____ EXTRACT TO READ

In addition to the stratification according to the dynamic change of the absolute CRP value, patients were also classified into responders, flare-responders and non-responders based on the relative CRP change. This classification was not associated with PFS and OS in the present study. In other studies, however, CRP flare-responders exhibited prolonged survival and improved response rates in mRCC patients treated by ipilimumab/nivolumab or pembrolizumab/axitinib in 1L [16] or by nivolumab in ≥ 2L [14]. Similar results were observed in other tumor entities treated by CPI such as lung and bladder cancer [27,28,29,30].

In order to unravel possible discrepancies, the respective patient subgroups according to absolute and relative CRP change were cross-tabulated (Table 5). Overall, approximately 75% of the patients with normalized CRP levels were also identified as responders, whereas flare-responders were somewhat evenly distributed across the normal, normalized and non-normalized groups (~ 15–29%). However, most strikingly, almost 50% of the patients with normal CRP levels were categorized as non-responders and more than 60% of the patients with non-normalized CRP levels as responders despite continuously elevated CRP levels ≥ 10 mg/l after treatment start. Interestingly, patients with normal CRP mismatched as non-responders had a significantly longer OS than patients with non-normalized CRP mismatched as responders (Fig. S2). A similar effect could be observed for PFS, but did not reach significance (Fig. S2). These findings indicate a more robust classification of patients based on the absolute CRP change with regards to prognosis. In contrast, the CRP flare-response classification as proposed by Fukuda et al. categorizes patients relative to the baseline CRP level regardless if the baseline CRP was rather high or low [14], which in turn might lead to prognostic misclassification in some cases.

Table 5 Patient distribution according to early CRP kinetics (normal, normalized, non-normalized) and CRP flare-response classification (responders, flare-responders, non-responders)

Although the present study further emphasizes the prognostic potential of early CRP kinetics in mRCC treated by CPI, several limitations should be noted. The data were collected retrospectively using a relatively small patient cohort and missing data points for CRP could not be prevented. Nonetheless, the baseline clinico-pathological features as well as the median follow-up time, PFS and OS of the present cohort were similar to a large real-world study including 729 mRCC patients under CPI-based 1L therapy, which retrospectively analyzed survival benefits [31]. Furthermore, it should be noted that the present real-world cohort included all available CPI-based 1L therapy options for mRCC and thus, better reflected the current diverse treatment landscape compared to larger phase III trials investigating only specific drugs or drug combinations. Higher patient numbers are required to further validate the prognostic usefulness of early CRP kinetics and to perform analysis for specific drug combinations, particularly those with recent approval (e.g., nivolumab/cabozantinib, pembrolizumab/lenvatinib). A larger prospective study under real-world conditions is needed for the verification of the best CRP cutoff value as well as of the optimal period and frequency for CRP measurements. Finally, the association with therapy outcome was not investigated in the present study, albeit the significantly prolonged survival of patients with normal and normalized CRP could be indicative of a better CPI efficacy.

Conclusions

Overall, patients with normal and normalized CRP had a favorable prognosis compared to patients with non-normalized CRP. Therefore, not only patients with low baseline CRP levels might benefit from CPI-based 1L therapy, but also patients with initially elevated CRP levels, if their CRP level decreases during the early treatment phase. As a standard laboratory parameter, CRP kinetics could be used to predict CPI efficacy as it can be easily implemented into clinical routine to facilitate therapy monitoring.

________

COMPLETE THE FOLLOWING:
a) How many mRCC patients were in the large real-world study that the CRP discussion compares its cohort to?
b) Write out the part of the CRP discussion that begins at the words "In addition to" and stops after "bladder cancer [27,28,29,30].", swapping "tumor entities" for "cancer types".

____ INFORMATION SHOWN

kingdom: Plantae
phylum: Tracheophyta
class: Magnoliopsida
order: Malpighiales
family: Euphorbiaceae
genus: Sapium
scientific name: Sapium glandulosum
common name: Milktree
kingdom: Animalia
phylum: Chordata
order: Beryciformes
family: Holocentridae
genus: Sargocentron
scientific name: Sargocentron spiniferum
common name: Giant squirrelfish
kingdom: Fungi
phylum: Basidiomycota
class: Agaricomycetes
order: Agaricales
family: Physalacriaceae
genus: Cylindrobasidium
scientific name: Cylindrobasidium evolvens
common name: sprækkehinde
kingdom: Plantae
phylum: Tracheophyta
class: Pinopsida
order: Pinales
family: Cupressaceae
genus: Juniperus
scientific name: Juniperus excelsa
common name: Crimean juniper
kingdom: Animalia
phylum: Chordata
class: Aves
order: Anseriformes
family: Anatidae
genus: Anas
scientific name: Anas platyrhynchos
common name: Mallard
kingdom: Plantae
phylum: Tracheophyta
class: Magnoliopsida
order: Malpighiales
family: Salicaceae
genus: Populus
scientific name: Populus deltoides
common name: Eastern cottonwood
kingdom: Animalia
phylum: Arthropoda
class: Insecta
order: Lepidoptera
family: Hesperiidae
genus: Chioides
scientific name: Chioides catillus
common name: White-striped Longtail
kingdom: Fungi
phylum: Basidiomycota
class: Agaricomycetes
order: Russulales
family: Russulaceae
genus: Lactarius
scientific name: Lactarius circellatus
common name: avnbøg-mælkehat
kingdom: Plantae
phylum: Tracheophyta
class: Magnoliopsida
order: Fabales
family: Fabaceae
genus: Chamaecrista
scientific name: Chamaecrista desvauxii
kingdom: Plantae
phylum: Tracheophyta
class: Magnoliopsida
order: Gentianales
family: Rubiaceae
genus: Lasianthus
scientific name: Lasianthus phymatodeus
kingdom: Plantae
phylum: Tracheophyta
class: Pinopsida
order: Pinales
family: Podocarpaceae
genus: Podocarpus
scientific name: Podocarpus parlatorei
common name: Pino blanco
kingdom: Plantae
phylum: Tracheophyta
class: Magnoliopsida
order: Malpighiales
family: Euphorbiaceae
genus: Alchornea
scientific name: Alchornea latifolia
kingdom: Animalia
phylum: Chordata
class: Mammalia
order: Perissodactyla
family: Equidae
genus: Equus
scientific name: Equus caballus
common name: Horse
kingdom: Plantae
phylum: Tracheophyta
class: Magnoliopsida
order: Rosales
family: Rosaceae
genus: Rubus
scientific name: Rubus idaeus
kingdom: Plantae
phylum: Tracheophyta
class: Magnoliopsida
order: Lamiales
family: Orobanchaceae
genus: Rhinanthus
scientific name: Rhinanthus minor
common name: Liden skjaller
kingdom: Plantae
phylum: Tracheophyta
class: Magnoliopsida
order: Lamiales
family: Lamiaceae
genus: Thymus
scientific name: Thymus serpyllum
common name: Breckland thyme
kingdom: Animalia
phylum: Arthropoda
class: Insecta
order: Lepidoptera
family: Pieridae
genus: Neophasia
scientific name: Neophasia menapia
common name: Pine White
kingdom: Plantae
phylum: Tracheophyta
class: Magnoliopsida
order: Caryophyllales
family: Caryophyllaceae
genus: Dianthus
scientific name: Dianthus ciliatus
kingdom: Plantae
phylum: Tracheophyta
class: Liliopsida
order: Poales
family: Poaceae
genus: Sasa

________

OUTPUTS FOR THE TASKS:
a) 729 mRCC patients.

b)
In addition to the stratification according to the dynamic change of the absolute CRP value, patients were also classified into responders, flare-responders and non-responders based on the relative CRP change. This classification was not associated with PFS and OS in the present study. In other studies, however, CRP flare-responders exhibited prolonged survival and improved response rates in mRCC patients treated by ipilimumab/nivolumab or pembrolizumab/axitinib in 1L [16] or by nivolumab in ≥ 2L [14]. Similar results were observed in other cancer types treated by CPI such as lung and bladder cancer [27,28,29,30].